EBITDA achieved during the sale period was Rs. 158 crores, with a growth of 37% on a year-on-year basis. This EBITDA margin translates to 25.83% for the quarter, and we expect to maintain similar EBITDA margins in the near future. Though profit after tax reported as per financial numbers is around INR 74.85 crores, the actual PAT, if we take the one-time adjustment on account of the Labour Code which was introduced and implemented in this year, and also after adjusting the non-controlling interest, the actual PAT for this particular quarter comes to about INR 82 crores, which is against the INR 44 crores reported for the previous year. Now, coming to the nine-month performance for the ended 31st December 2026, the overall income achieved in this nine months is INR 1,857 crores, which is a growth of about 24% on a year-on-year basis. Really, a remarkable achievement as compared to the times that we are in.
The overall EBITDA achieved during this period is INR 481 crore, which is a growth of about 47% on a year-on-year basis. The EBITDA margins which have been achieved for the nine-month period are 25.9%, and profit after tax post the non-controlling interest as well as the employee cost adjustment is INR 223 crore. So if we add the other two, the overall PAT for the nine-month period comes to about INR 232 crore or so, which shows a remarkable growth of about 84% on a year-on-year basis. Friends and investors, with the planned capacity expansion of existing products and the introduction of new specialty products, we have established a clear roadmap, and we are on track to achieve our vision, which was showcased by our visionary Chairman and Managing Director, Mr. Mahesh Babani.
Our vision is INR 5,000 crore in revenue and an EBITDA in excess of INR 1,000 crores, which we are on track to achieve in the next three to four years, which represents a growth of more than 2X from the numbers that we are currently being achieved. On this sound footing, I would pause here and open the floor for questions and answers. Back to the moderator.
Thank you very much. We will now begin the question- and- answer session. Anyone who wishes to ask a question may press star and one on their touch-tone telephone. If you wish to remove yourself from the question queue, you may press star and two. Participants are requested to use handsets while asking a question. Ladies and gentlemen, we will wait for a moment while the question queue assembles. The first question is from the line of Sudhir Bheda from Bheda Family Office. Please go ahead.

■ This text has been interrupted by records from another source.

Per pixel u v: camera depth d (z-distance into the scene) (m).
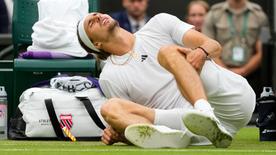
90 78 17.06
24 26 19.08
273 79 25.59
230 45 25.03
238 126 14.77
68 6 18.47
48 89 16.95
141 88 14.79
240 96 14.26
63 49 18.05
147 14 27.55
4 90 17.52
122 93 14.95
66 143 15.70
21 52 19.31
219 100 14.24
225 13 25.09
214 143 13.32
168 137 13.33
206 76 13.92
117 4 27.34
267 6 27.33
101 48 15.02
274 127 16.50
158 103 14.82
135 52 14.85
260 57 25.20
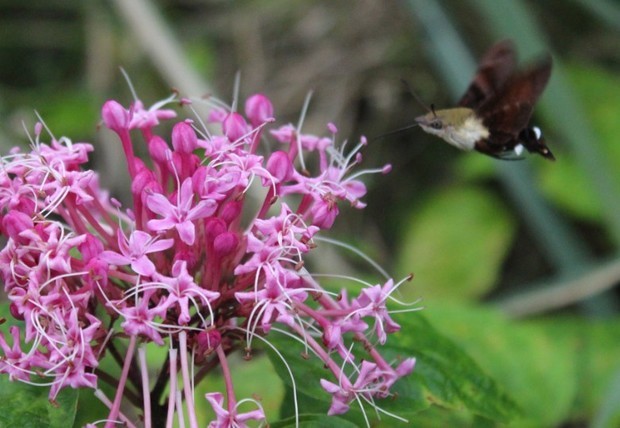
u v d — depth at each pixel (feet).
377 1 4.25
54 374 2.07
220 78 4.30
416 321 2.29
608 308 3.34
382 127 4.10
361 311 2.12
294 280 2.09
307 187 2.16
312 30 4.31
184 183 2.09
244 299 2.09
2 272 2.09
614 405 2.64
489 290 3.92
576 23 4.17
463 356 2.27
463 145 2.20
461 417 2.46
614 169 3.52
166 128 3.64
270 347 2.19
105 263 2.07
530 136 2.19
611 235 3.31
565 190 3.43
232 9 4.41
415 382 2.24
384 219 4.00
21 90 4.00
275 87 4.25
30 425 2.11
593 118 3.71
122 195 3.56
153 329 2.06
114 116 2.19
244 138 2.18
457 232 3.73
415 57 4.14
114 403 2.07
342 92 4.16
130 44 3.92
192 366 2.08
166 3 4.37
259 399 2.11
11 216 2.08
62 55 4.14
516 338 2.68
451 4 3.84
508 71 2.21
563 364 2.66
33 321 2.05
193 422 2.04
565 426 2.90
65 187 2.12
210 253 2.11
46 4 4.08
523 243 3.98
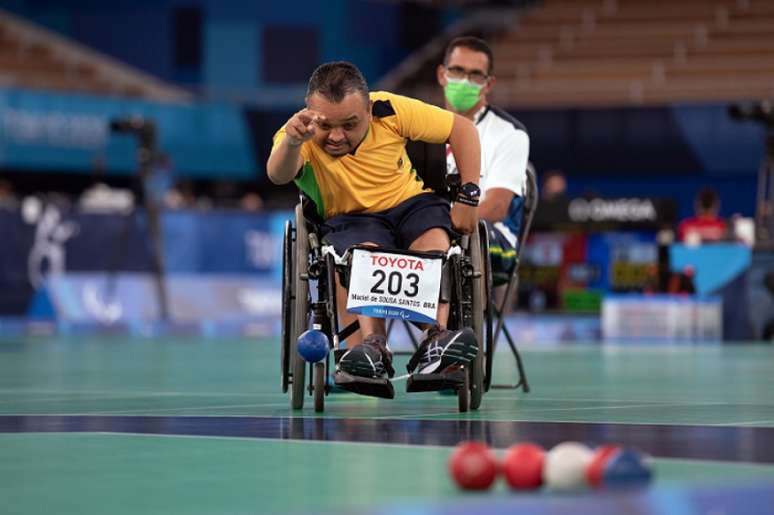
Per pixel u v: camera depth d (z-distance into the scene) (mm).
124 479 9430
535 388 20516
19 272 45688
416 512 7211
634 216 48188
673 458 10398
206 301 48281
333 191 15789
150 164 46875
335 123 15062
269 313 49656
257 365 27641
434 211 15688
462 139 15617
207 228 48562
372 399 17719
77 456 10820
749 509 7828
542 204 49188
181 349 34625
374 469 9820
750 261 40406
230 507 8117
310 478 9352
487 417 14539
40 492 8836
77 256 46750
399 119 15656
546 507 7254
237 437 12219
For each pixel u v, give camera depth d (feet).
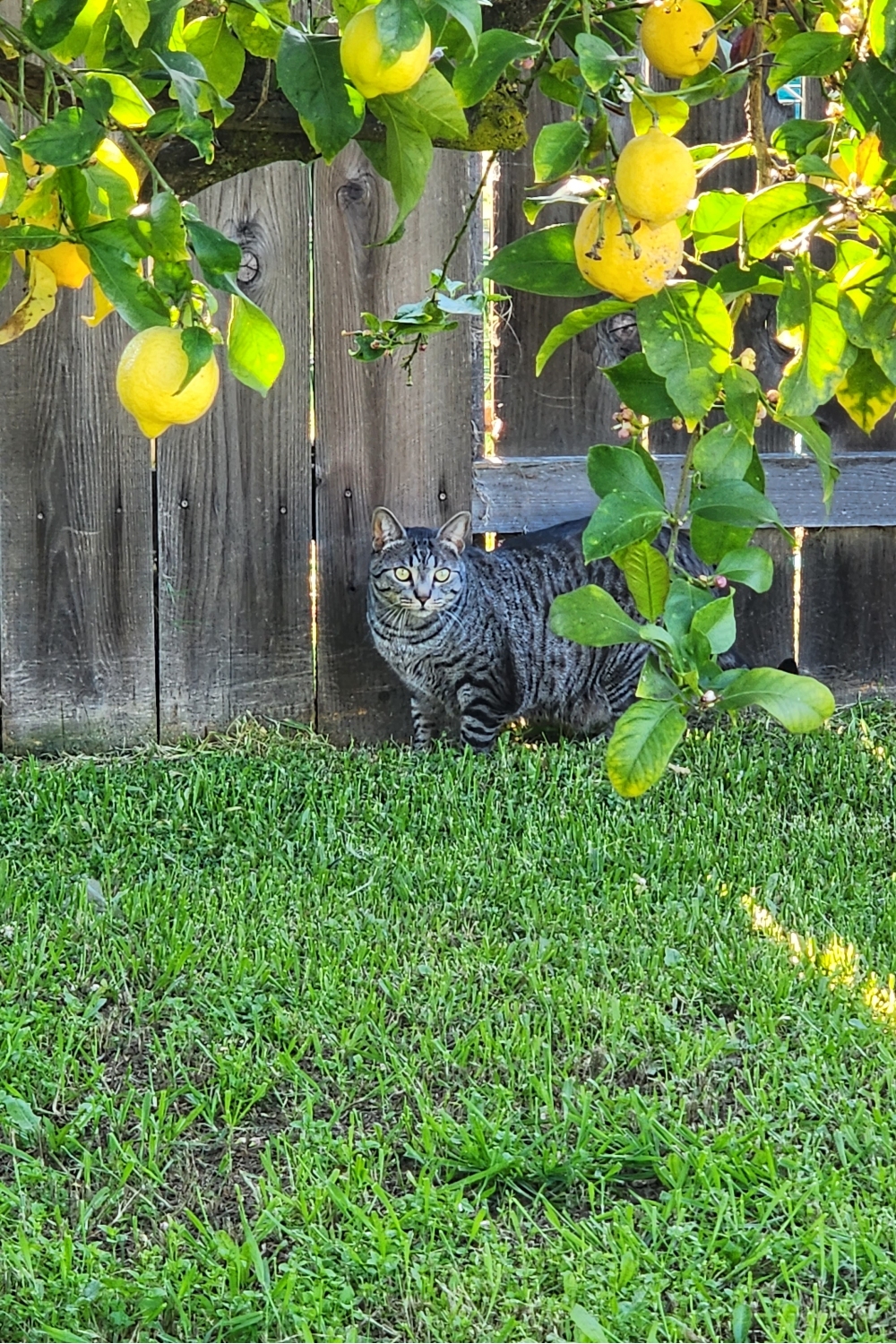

Yeah, good afternoon and hearty congratulations to the entire Privi team led by Mr. Mahesh Babani for outstanding performances quarter after quarter.
Good evening, Sudhir.
Yeah, sir, my questions are like the first question. With the EU treaty happening and the U.S. lifting the penalty of 25% tariff, what advantage will we have as a Privi as a company? We are exporting 70% of our product. So that is the first question.
I think we have a clear-cut advantage in the coming years. In fact, we will be able to sell most of the production there. Needless to say, we want to sell it throughout the world because right now we have a clear-cut advantage over China and other countries. As we enjoy 18% duty, it has been confirmed for our product range, and in some cases, it is even zero. So we have a clear-cut advantage, and there's going to be a new thrust to our growth plan.
What would be the volume growth next year with some capacity coming on the stream? What can be the volume growth?
We expect, the way we have planned the capacity and the capacities have increased and looking at our business on hand, we expect about 7% volume growth in the coming financial year. It could be better also, but we will see how things pan out because we are in a space where new projects are starting, and probably it would be between 11% and 15%. Yes.
Right. Now, Mr. Babani, in the opening remarks, you said they agreed to provide INR 150 crore as an interest-free loan. So now, can we expect that consolidated result and the standalone result, there is a gap of INR 30 crore in the nine months, will be bridged, and next year the entire losses will be wiped out?
Absolutely. Yes. Absolutely. Yes. Absolutely.
Great. So with the new capacity coming in for the value-added product, can we expect that the value growth could be far higher than the volume growth what you are projecting?
Sudhir Bheda, I would.
Is there any price increase also? That is another follow-up question. Is there any price increase happening for this current calendar year?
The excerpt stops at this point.